#### EXTRACTED RECORDS:

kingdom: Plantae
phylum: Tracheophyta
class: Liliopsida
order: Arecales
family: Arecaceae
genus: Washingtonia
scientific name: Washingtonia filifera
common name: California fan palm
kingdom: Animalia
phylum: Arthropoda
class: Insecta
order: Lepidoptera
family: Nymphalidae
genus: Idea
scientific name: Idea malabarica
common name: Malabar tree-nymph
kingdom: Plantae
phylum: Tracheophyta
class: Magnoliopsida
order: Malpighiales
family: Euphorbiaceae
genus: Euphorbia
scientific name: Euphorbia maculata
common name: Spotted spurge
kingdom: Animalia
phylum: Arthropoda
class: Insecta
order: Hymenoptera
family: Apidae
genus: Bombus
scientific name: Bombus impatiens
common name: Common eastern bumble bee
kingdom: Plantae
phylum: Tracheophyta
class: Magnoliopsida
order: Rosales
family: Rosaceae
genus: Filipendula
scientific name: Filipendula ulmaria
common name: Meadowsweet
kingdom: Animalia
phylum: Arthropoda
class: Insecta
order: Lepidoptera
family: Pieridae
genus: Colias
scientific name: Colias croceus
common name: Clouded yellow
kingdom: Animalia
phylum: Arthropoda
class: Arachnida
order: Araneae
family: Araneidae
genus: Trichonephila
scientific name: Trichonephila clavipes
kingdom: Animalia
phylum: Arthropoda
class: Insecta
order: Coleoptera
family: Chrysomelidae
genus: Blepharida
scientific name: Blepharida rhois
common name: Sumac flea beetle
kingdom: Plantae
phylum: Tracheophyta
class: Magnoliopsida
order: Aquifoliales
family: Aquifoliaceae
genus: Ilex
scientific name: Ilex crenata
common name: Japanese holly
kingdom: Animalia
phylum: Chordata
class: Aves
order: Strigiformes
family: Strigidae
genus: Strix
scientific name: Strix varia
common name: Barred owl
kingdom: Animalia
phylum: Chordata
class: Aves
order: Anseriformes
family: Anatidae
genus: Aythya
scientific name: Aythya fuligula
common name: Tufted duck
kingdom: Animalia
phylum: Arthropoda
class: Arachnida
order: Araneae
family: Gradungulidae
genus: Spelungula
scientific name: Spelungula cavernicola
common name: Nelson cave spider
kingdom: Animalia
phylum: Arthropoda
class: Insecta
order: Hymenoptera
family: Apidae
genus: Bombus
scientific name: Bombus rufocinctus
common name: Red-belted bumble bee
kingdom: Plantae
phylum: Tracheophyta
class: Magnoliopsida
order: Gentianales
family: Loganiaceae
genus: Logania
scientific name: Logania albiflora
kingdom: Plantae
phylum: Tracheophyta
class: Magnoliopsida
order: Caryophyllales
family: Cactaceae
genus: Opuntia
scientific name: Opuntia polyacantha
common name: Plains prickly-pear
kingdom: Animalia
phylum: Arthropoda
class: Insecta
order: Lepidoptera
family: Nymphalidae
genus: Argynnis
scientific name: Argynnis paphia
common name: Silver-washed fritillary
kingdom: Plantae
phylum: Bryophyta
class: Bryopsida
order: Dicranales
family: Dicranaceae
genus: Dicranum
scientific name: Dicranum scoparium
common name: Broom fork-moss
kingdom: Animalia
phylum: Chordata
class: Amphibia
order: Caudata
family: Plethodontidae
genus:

#### TASK PROMPT:
Reproduce every line of the listing above, word for word and in the same order.

#### RESPONSE FOR THIS EXERCISE:
kingdom: Plantae
phylum: Tracheophyta
class: Liliopsida
order: Arecales
family: Arecaceae
genus: Washingtonia
scientific name: Washingtonia filifera
common name: California fan palm
kingdom: Animalia
phylum: Arthropoda
class: Insecta
order: Lepidoptera
family: Nymphalidae
genus: Idea
scientific name: Idea malabarica
common name: Malabar tree-nymph
kingdom: Plantae
phylum: Tracheophyta
class: Magnoliopsida
order: Malpighiales
family: Euphorbiaceae
genus: Euphorbia
scientific name: Euphorbia maculata
common name: Spotted spurge
kingdom: Animalia
phylum: Arthropoda
class: Insecta
order: Hymenoptera
family: Apidae
genus: Bombus
scientific name: Bombus impatiens
common name: Common eastern bumble bee
kingdom: Plantae
phylum: Tracheophyta
class: Magnoliopsida
order: Rosales
family: Rosaceae
genus: Filipendula
scientific name: Filipendula ulmaria
common name: Meadowsweet
kingdom: Animalia
phylum: Arthropoda
class: Insecta
order: Lepidoptera
family: Pieridae
genus: Colias
scientific name: Colias croceus
common name: Clouded yellow
kingdom: Animalia
phylum: Arthropoda
class: Arachnida
order: Araneae
family: Araneidae
genus: Trichonephila
scientific name: Trichonephila clavipes
kingdom: Animalia
phylum: Arthropoda
class: Insecta
order: Coleoptera
family: Chrysomelidae
genus: Blepharida
scientific name: Blepharida rhois
common name: Sumac flea beetle
kingdom: Plantae
phylum: Tracheophyta
class: Magnoliopsida
order: Aquifoliales
family: Aquifoliaceae
genus: Ilex
scientific name: Ilex crenata
common name: Japanese holly
kingdom: Animalia
phylum: Chordata
class: Aves
order: Strigiformes
family: Strigidae
genus: Strix
scientific name: Strix varia
common name: Barred owl
kingdom: Animalia
phylum: Chordata
class: Aves
order: Anseriformes
family: Anatidae
genus: Aythya
scientific name: Aythya fuligula
common name: Tufted duck
kingdom: Animalia
phylum: Arthropoda
class: Arachnida
order: Araneae
family: Gradungulidae
genus: Spelungula
scientific name: Spelungula cavernicola
common name: Nelson cave spider
kingdom: Animalia
phylum: Arthropoda
class: Insecta
order: Hymenoptera
family: Apidae
genus: Bombus
scientific name: Bombus rufocinctus
common name: Red-belted bumble bee
kingdom: Plantae
phylum: Tracheophyta
class: Magnoliopsida
order: Gentianales
family: Loganiaceae
genus: Logania
scientific name: Logania albiflora
kingdom: Plantae
phylum: Tracheophyta
class: Magnoliopsida
order: Caryophyllales
family: Cactaceae
genus: Opuntia
scientific name: Opuntia polyacantha
common name: Plains prickly-pear
kingdom: Animalia
phylum: Arthropoda
class: Insecta
order: Lepidoptera
family: Nymphalidae
genus: Argynnis
scientific name: Argynnis paphia
common name: Silver-washed fritillary
kingdom: Plantae
phylum: Bryophyta
class: Bryopsida
order: Dicranales
family: Dicranaceae
genus: Dicranum
scientific name: Dicranum scoparium
common name: Broom fork-moss
kingdom: Animalia
phylum: Chordata
class: Amphibia
order: Caudata
family: Plethodontidae
genus:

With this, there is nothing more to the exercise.